According to the testimony on both sides, the understanding was that radios were to be sent on approval. Joseph Fink, an officer of the plaintiff, with whom the defendant dealt, testified that, after a trial of the first radio sent out, which was a Radiola-62, defendant said, “It is the best one I have heard yet, but in order to satisfy me, I want you to send me another Radiola-62 out”; that in about two weeks the defendant returned and said, “That is not as good as the first one, but they tell me the Stromberg-Carlson is a wonderful set”; that, upon witness remarking that this would be the third set, defendant agreed to pay the cartage, whereupon the set was sent out; that later defendant returned, saying he would like to try another make of which he had heard, and that also was sent; that, after some days, defendant came back and asked, “Have you still got that first Radiola-62 you sent out,” witness replied in the affirmative, and defendant said, “You send that out, and if it is O.K. I will send you a check by Monday”; that witness made a special price with defendant of $315 plus cartage amounting to $12, and delivered the set; that in about ten days defendant came back and said, “Mr.
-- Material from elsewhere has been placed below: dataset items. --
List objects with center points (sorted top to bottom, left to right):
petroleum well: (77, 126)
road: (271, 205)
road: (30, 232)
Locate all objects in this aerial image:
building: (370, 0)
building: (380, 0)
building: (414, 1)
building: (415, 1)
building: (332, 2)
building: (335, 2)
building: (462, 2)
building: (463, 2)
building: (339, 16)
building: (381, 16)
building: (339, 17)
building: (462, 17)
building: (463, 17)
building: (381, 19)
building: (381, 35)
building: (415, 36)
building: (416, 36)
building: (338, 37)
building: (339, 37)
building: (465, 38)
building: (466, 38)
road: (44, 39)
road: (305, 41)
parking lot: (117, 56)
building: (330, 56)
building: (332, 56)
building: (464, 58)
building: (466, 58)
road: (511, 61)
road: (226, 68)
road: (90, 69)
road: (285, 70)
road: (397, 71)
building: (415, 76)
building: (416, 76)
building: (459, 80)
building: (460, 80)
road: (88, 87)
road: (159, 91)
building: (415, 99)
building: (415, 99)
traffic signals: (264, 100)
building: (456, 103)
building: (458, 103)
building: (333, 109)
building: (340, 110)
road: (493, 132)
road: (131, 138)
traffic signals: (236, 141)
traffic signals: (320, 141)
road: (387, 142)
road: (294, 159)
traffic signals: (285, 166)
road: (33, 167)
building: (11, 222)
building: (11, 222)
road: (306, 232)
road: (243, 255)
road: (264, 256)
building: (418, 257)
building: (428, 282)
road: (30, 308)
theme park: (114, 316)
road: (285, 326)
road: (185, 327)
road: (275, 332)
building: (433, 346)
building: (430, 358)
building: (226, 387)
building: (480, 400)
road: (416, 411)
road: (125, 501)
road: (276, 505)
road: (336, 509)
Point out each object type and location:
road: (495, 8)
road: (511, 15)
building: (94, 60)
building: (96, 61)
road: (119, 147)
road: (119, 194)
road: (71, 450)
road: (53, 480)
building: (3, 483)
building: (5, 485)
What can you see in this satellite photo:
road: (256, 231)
Fink, that set is fine, it works beautifully, but I want to just try a couple more days”; that witness sent a service man to go over the radio with defendant so that he might be satisfied, and after that defendant came in and promised to send a check by the following Monday. This was not done, but later defendant gave an employee of plaintiff, who was sent to collect, a check for $155; that the first four sets were sent on approval, but, when the first set was finally sent out, it was not on approval, but was delivered after defendant decided to take it.

Page 443

The defendant’s version was different, but the jury found a verdict for the plaintiff. This appeal is from the judgment on that verdict.

There were four exceptions reserved to rulings on evidence, and one to the rulings on the prayers. We find no prejudicial errors in the rulings on evidence. Nothing was adduced by the questions objected to which could reasonably be supposed to have affected the verdict.

Plaintiff’s granted prayer instructed the jury that, if the defendant had ample opportunity to examine the various radios sent to him on approval and finally accepted the last one and paid unconditionally $155 on account, then the verdict must be for the plaintiff.

We find no error. If the prayer required the jury to find more than was necessary, that would be merely surplusage in no way prejudicing the defendant. We find nothing in it that tended to confuse. The case of Philipsborn v. Fineman, 148 Md. 188, 129 A. 31, cited by appellant, has no bearing on the facts of this case. There is no question of recoupment here.

The proposition of law in the prayer is correct, as applied to plaintiff’s testimony; and no defense set up by the defendant was excluded from the consideration of the jury. The objection raised by appellant that it submitted to the jury a question of law, even if valid, cannot be considered here, as there was no special exception on that ground. Code, art. 5, sec. 10.

Defendant’s theory was clearly presented in his three granted prayers. His fourth prayer was properly rejected. It excluded from the consideration of the jury the hypothesis of acceptance by defendant, of which there was competent testimony.

Finding no reversible error in the rulings, the judgment must be affirmed.

Judgment affirmed, with costs to appellee.